Ich erinnere mich noch sehr gut an sie...sie liebte dieses Gut hier in der Toskana sehr, sie liebte Italien mehr als ihre Heimat Deutschland, und denk dir, Mr. Toy hat gerade für einige meiner Schmerzzustände im letzten Jahr in Deutschland besondere Ereignisse gefunden, die mir Schmerzen bereitet haben.“
„Na, ich weiß nicht...,“ warf Mirja zweifelnd ein.

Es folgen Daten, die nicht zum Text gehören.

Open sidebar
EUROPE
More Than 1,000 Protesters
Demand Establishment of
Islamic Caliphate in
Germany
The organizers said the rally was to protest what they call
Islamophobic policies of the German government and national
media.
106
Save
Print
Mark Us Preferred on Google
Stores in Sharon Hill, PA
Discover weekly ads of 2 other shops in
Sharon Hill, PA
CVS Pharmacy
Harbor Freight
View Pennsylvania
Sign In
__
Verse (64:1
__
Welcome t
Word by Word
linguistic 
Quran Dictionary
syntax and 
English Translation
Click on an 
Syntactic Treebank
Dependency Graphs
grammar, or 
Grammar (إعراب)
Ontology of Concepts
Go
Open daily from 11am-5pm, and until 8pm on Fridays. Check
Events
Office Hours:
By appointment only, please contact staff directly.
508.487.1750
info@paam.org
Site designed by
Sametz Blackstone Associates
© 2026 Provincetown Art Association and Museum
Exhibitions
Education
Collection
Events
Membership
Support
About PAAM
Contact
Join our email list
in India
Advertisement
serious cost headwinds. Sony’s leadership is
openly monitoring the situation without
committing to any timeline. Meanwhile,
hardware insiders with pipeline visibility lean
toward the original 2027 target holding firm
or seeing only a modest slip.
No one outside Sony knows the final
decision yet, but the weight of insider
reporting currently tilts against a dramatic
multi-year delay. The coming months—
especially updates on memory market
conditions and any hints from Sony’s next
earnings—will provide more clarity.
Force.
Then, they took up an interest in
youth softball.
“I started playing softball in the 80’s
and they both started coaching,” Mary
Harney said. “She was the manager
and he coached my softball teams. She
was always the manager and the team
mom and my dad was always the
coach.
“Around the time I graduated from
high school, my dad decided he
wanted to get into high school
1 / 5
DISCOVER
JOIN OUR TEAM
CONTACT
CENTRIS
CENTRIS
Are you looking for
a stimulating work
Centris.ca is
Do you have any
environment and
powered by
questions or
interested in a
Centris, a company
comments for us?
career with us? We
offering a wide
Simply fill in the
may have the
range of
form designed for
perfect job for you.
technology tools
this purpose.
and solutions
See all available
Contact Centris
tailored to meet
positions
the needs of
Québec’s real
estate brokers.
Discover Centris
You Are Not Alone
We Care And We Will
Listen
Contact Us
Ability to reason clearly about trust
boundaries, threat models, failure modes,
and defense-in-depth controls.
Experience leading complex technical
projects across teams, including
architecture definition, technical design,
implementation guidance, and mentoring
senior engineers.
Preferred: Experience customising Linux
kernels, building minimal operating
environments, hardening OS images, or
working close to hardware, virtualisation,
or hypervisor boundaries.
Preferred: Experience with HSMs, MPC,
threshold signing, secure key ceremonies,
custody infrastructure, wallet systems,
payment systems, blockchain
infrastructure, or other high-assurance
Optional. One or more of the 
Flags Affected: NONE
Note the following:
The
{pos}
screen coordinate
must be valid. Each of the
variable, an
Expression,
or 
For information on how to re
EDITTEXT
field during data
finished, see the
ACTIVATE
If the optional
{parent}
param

„Hör doch weiter,“ fuhr Wellis fort, „Mr. Toy meinte, ich könne von Glück reden, dass ich nicht im Mittelalter lebe, sonst hätte man mich wie eine Hexe verbrannt. Er hat in Deutschland das Tagebuch einer Frau gefunden, die ähnliche Symptome hatte wie ich. Sie schreibt einmal : Musste gestern den ganzen Tag weinen, sah einen berühmten Mann vor meinem inneren Auge, der vergeblich mit Worten gegen neues Unheil kämpfte. Am anderen Tag stellte sich heraus, dass Albert Schweizer eine Rede gehalten hatte und vor Atomstrahlen gewarnt hatte. Dann, am 1.11.1957 schrieb sie, „mir ist eng in Brust und Hals, sehe eine junge Frau in einer großen Stadt, sie hatte viele Freunde und jetzt nur noch Feinde.“ Einen Tag später erfuhr sie, dass man in Frankfurt Rosemarie Nitribitt ermordet hatte.“
„Ach, das ist doch Blödsinn,“ entfuhr es Mirja. „Und was soll das jetzt mit dir zu tun haben?“
„Es gibt Leute, die meinen, ich sei hellsichtig, und es gibt immer Menschen, die etwas zu verbergen haben. So denkt also Mr. Toy, ich könnte für einige Leute gefährlich sein, weil ich zuviel wüsste.“
„Und? Stimmt das? Siehst du wirklich Dinge, die andere nicht sehen?“
„Nein. Ich sehe nichts. Ich fühle nur. Ich leide, und weiß, jetzt stirbt irgendwo ein Kind an Hunger. Ich habe Schmerzen in Kopf und Brust und fühle, jetzt wurde irgendwo auf der Welt wieder ein Soldat getötet. Ich bin traurig und verzweifelt und fühle, jetzt wurde wieder ein Tier misshandelt.....“
„Sag mal..“ Mirja zögerte. „Wenn du an meine Mutter, deine Tante Imani in Amerika denkst, was fühlst du dann?“
„Tante Imani?“ Wellis schloss die Augen. „Tante Imani ist in Amerika? Aber das geht doch nicht! Wollte sie nicht nach Sizilien, wo man jetzt die Brücke bei Messina plant. Ich hab’s in der Zeitung gelesen. Von Beginn der Planung an jetzt im Jahre 2001 bis hin zur Fertigstellung der Stretto di Sicilia werden noch elf Jahre vergehen.“
„Wie kommst du auf Sizilien?“ fragte Mirja erstaunt. „Mama ging damals nach New York. Großvater will mir morgen ein paar Geheimnisse anvertrauen, die er über Mama weiß, und zwar Dinge, die sie ihm selbst anvertraut hat. Was fühlst du? Geht es Mama gut?“
„New York ist eine große Stadt. Man hat ziemlich viele Katastrophenfilme gedreht, die in dieser modernen Stadt spielen. Schrecklich diese Filme! Ich glaube, ich bekomme Kopfschmerzen. Bitte geh jetzt!!!“
Mirja ging auf Wellis zu und küsste sie aufs Haar. „Du Arme, hoffentlich kann dir bald jemand helfen!“
Wellis stützte den Kopf in die Hände. „Es ist im Sommer heiß in New York, sehr heiß sogar, viel heißer als bei uns in der Toskana. Aber sie haben nicht so viele schöne Kirchen. Ich liebe die kühlen Kirchen, die Schatten und Trost spenden. In dieser großen Stadt gibt es so viele Hochhäuser...entsetzlich!!!“ Sie schloss gequält die Augen.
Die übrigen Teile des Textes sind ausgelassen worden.